I would appreciate any comments you all might have, as I am very new to haying.

So I have this nice 501 and have put a new cutting bar on it and replaced the bent guide teeth. i've been told to bang on the tips with a hammer to adjust the clearance. Is that correct? Also, if I'm to be a-bangin' should the sickle be up or down?
thanks


----------



## erancher (Jul 29, 2008)

I'm writing a couple article about restoring certain sickle bar mowers but I am not an expert by any means but let me try my best to answer your question. First, keep in mind that the sickle bar cuts like any shear, you have to have contact the entire length of the edge of each blade. Without good contact, you will not get a good cut. Second, a retired gentleman once told me that the biggest issue with a bad cut, particularly after adjustment, is usually not the blades but is most likely the ledger plates. This is especially true with older cutters as owners often ignore the condition of these plates. You might want to check and/or replace the wear plates as well. One final thing; I have never been fortunate enough to have anyone with any experience at all, ever show me how to do this. I read, I listened, I failed and I learned.

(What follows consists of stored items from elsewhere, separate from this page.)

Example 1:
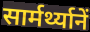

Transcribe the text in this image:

सार्मर्थ्यानें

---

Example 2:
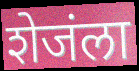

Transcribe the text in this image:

शेजंला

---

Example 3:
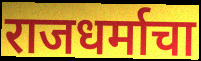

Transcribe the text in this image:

राजधर्माचा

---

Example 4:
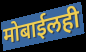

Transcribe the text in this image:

मोबाईलही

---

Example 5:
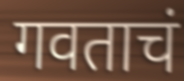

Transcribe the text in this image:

गवताचं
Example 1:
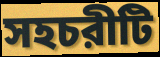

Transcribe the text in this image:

সহচরীটি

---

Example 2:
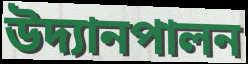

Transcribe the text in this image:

উদ্যানপালন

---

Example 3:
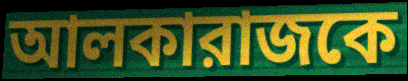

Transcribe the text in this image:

আলকারাজকে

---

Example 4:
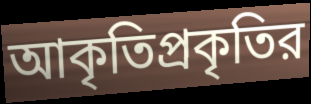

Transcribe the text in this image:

আকৃতিপ্রকৃতির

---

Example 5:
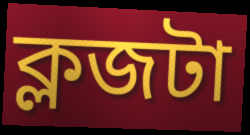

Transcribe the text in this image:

ক্লজটা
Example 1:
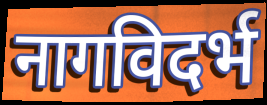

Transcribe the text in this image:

नागविदर्भ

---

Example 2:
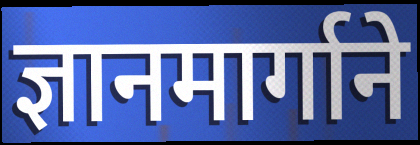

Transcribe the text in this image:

ज्ञानमार्गाने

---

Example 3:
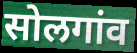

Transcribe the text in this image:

सोलगांव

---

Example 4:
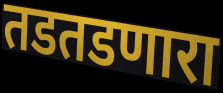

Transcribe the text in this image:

तडतडणारा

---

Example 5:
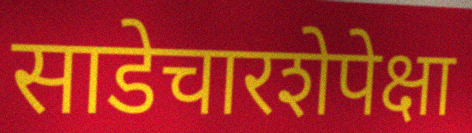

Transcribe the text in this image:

साडेचारशेपेक्षा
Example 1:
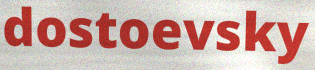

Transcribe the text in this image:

dostoevsky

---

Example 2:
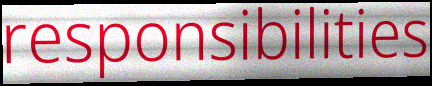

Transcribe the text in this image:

responsibilities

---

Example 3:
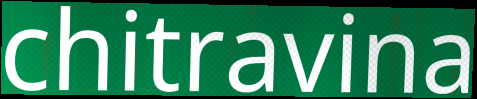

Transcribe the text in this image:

chitravina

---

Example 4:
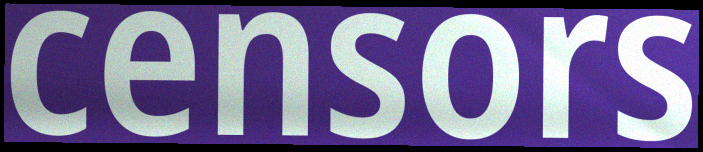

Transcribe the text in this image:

censors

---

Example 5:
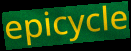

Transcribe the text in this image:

epicycle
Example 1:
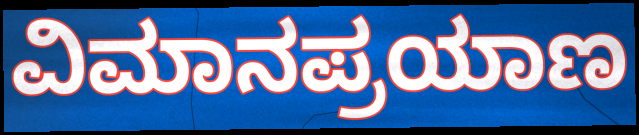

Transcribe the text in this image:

If this were a manual, there would be a big warning right here about handling a sickle bar. As you move the bar, the sickle can shift unexpectantly and it cuts whatever is in its path. While cutting, I took down a one inch sapling in seconds...by accident! The sapling shook a few times them laid right down. Although it may go as quickly, a finger will not go as peacefully.

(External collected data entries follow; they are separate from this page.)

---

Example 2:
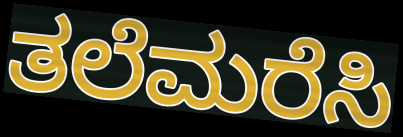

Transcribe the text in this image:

ತಲೆಮರೆಸಿ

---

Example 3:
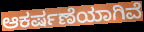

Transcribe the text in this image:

ಆಕರ್ಷಣೆಯಾಗಿವೆ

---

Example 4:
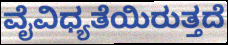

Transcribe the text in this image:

ವೈವಿಧ್ಯತೆಯಿರುತ್ತದೆ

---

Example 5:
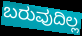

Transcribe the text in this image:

ಬರುವುದಿಲ್ಲ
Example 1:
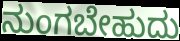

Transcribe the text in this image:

ನುಂಗಬೇಹುದು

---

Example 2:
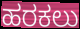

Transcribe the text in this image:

ಹರಕಲು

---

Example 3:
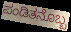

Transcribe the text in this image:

ಪಂಡಿತನೊಬ್ಬ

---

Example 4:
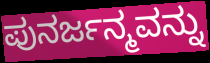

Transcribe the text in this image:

ಪುನರ್ಜನ್ಮವನ್ನು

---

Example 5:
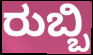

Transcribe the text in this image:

ರುಬ್ಬಿ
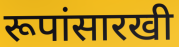
रूपांसारखी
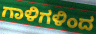
ಗಾಳಿಗಳಿಂದ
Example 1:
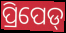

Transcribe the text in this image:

ପ୍ରିପେଡ୍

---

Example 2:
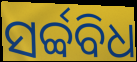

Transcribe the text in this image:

ସର୍ବ୍ବବିଧ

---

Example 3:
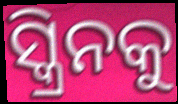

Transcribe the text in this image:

ସ୍କ୍ରିନକୁ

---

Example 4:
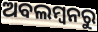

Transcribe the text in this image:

ଅବଲମ୍ବନରୁ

To adjust, you have to loosen the knife holders to take the pressure off the knives. The rock guards should be tight when adjusting. Tap (from my experience, this may not be the best word) the guard up or down to achieve good blade/ledger plate contact. Do not pound on the rock guard lip! Adjust all guards. When you are adjusting either the rock guards or the knife holders, do not have the knives directly on or below them. Try to position the point mid-distance between guards. As far as how you position the bar during adjustment, do it however is easiest for you but keep the knife position in mind. When working near the inner subsole (or shoe), I have my bar raised then I lower it as I work towards the outer shoe, with the bar supported by something besides me. After you have adjusted the rock guards, tighten the knife holder and adjust them to where there is pressure on the knives but not so much that it binds the sickle. It takes practice but don't worry, if you use the mower, you will get ample opportunities to do so.

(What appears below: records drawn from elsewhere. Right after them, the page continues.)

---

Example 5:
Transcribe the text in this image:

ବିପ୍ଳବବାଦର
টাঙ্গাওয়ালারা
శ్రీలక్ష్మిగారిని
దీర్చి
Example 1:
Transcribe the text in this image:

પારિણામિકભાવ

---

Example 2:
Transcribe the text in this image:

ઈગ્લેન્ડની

I want to close by encouraging anyone with sickle bar experience to add to this or correct as needed. My main goal was to get an answer out here. As I said at the start, I am not an expert by any means.

If there are any questions about the terms used above, let me know.


----------



## triguy46 (Mar 24, 2009)

Thanks for the insightful reply. I reread the manual last night. Today I removed the the knife clips and adjusted (hit them) so they would hold cutter bar against the ledger plates and there was much, much improvement. I've replaced about 1/2 of the knife guards but will look at the ledger plates on the others.

I think your comment on safety is well made and has to be kept in the forefront. A friend, a state legislator here in OK, was killed last year in a mowing accident. Very sad.


----------